A premium rate call based scratchcard with no clear free entry route, offering ‘prizes’ of computers to most participants which turned out to be second-hand with no operating systems. It was like shooting fish in a barrel for the ASA.
Topic: Games of chance and skill
Who: Consumer First Marketing Limited
Where: The Advertising Standards Authority
When: January 2004
A magazine insert scratchcard produced by Consumer First Marketing Limited was the subject of no less than four "complaint upheld" findings by the Advertising Standards Authority, with complaints having been received from Buckinghamshire, Cheshire, Dorset, Hertfordshire, London, Norfolk, Northamptonshire and Somerset.
The scratchcard was headed "£1 million in prizes to be won" and continued "Scratch here first to win!

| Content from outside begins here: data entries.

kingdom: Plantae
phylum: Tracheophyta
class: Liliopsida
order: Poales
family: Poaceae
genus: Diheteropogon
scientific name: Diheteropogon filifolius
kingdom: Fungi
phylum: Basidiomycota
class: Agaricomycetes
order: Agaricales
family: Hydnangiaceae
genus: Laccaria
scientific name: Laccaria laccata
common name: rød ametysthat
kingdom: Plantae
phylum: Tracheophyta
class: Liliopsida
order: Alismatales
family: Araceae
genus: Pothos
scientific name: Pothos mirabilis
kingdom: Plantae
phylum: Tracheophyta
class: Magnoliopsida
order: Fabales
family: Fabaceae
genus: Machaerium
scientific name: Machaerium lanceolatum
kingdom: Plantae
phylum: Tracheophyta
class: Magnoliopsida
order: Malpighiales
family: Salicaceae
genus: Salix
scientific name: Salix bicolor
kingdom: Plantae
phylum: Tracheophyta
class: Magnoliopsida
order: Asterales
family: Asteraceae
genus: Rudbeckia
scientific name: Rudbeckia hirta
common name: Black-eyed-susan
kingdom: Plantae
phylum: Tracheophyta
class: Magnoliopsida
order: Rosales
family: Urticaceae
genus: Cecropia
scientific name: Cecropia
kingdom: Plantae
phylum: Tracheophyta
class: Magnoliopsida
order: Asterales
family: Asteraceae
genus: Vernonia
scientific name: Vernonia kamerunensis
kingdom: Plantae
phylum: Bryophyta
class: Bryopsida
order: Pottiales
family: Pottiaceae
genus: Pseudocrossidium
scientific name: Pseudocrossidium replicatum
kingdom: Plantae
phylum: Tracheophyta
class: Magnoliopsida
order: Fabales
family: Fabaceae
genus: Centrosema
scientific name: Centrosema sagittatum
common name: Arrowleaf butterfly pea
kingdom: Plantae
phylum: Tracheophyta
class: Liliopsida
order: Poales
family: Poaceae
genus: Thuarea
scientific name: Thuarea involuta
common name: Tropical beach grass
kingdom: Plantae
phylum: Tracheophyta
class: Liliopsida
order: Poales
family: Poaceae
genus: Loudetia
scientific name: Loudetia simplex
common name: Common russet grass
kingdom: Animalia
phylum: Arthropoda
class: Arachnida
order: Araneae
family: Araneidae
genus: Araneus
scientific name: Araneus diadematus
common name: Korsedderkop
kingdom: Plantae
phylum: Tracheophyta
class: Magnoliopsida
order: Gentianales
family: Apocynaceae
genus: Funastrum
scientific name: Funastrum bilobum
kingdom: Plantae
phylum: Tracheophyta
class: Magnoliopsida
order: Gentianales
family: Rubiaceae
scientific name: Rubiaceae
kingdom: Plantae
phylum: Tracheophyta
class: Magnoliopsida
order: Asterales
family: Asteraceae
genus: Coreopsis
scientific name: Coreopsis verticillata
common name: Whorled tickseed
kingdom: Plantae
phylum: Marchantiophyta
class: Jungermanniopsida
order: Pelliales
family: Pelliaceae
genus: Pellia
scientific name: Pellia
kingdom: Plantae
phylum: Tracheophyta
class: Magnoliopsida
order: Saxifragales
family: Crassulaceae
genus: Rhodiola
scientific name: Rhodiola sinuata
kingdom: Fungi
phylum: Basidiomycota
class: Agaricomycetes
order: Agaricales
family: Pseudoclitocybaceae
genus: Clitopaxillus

Three matching cards wins first class prizes, two matching cards wins second class prizes." Below the heading was the text "first class prizes £25,000 – Pentium home computer laptop computer – plus £1,000 cash [various other prizes then described] Second class prizes £10 HMV voucher – cameras – alarm clocks."
The rules stated that there were 3,250 computers to be one. They also provided that "Pentium computer subject to £99 plus VAT one year compulsory warranty and delivery charge."
Complaint one = two
The first complaint was really two. Firstly the description of the computers as "prizes" was questioned. Because all participants received the computer, it was surely not appropriate to describe it as a prize at all, but more as a gift.
The second arm of this first complaint was that the description of the computers as a prize was misleading on another count, namely that "winners" were actually required to buy a warranty for £116.33 before receiving a computer. The ASA upheld the complaint on both counts here, asking the promoters to in future distinguish more clearly between "prizes" and "gifts" and to state clearly that receipt of the computer was subject to participants buying a warranty.
The second complaint was that since all the computers were refurbished rather than brand new, this should have been made absolutely clear on the card itself. The ASA agreed and upheld the complaint here.
The third complaint was that at least some of the "prize" computers came without an operating system and winners were required to buy Microsoft Windows before the computer could work. The promoters argued that they should not be required to provide one, but the ASA disagreed. It said that since the absence of an operating system was an important condition likely to affect a recipient's decision to respond, this should be stated clearly in future.
The last complaint was that there was no valid free entry route. This was required, because otherwise the event would be illegal under the 1976 Lotteries and Amusements Act. From the copy in the scratchcard, it was unclear how any "prize" could be obtained without calling the premium rate number given. As having to call a premium rate number is regarded as a "contribution" and the combination of a contribution and winning by pure luck is an illegal lottery, a free entry route was essential to ensure that the game was legal. Consumer First Marketing asserted that there was indeed a free entry route, but no evidence of its existence was provided and again the complaint was upheld.
Why this matters:
As well as being contrary to the Code on at least four counts, this might well have received the attentions of trading standards in terms of the misleading descriptions of the computers by failing to indicate that they were second hand and the Gaming Board in terms of the possible offences under the Lotteries and Amusements Act. It is also worth noting that under the current proposals for gambling law reform in the UK, events of this kind look on the cards to be completely outlawed within the next two years. In the meantime, operators of this type of mechanic should check their legal responsibilities and ensure that the manner of presentation and the rules for these mechanics are compliant.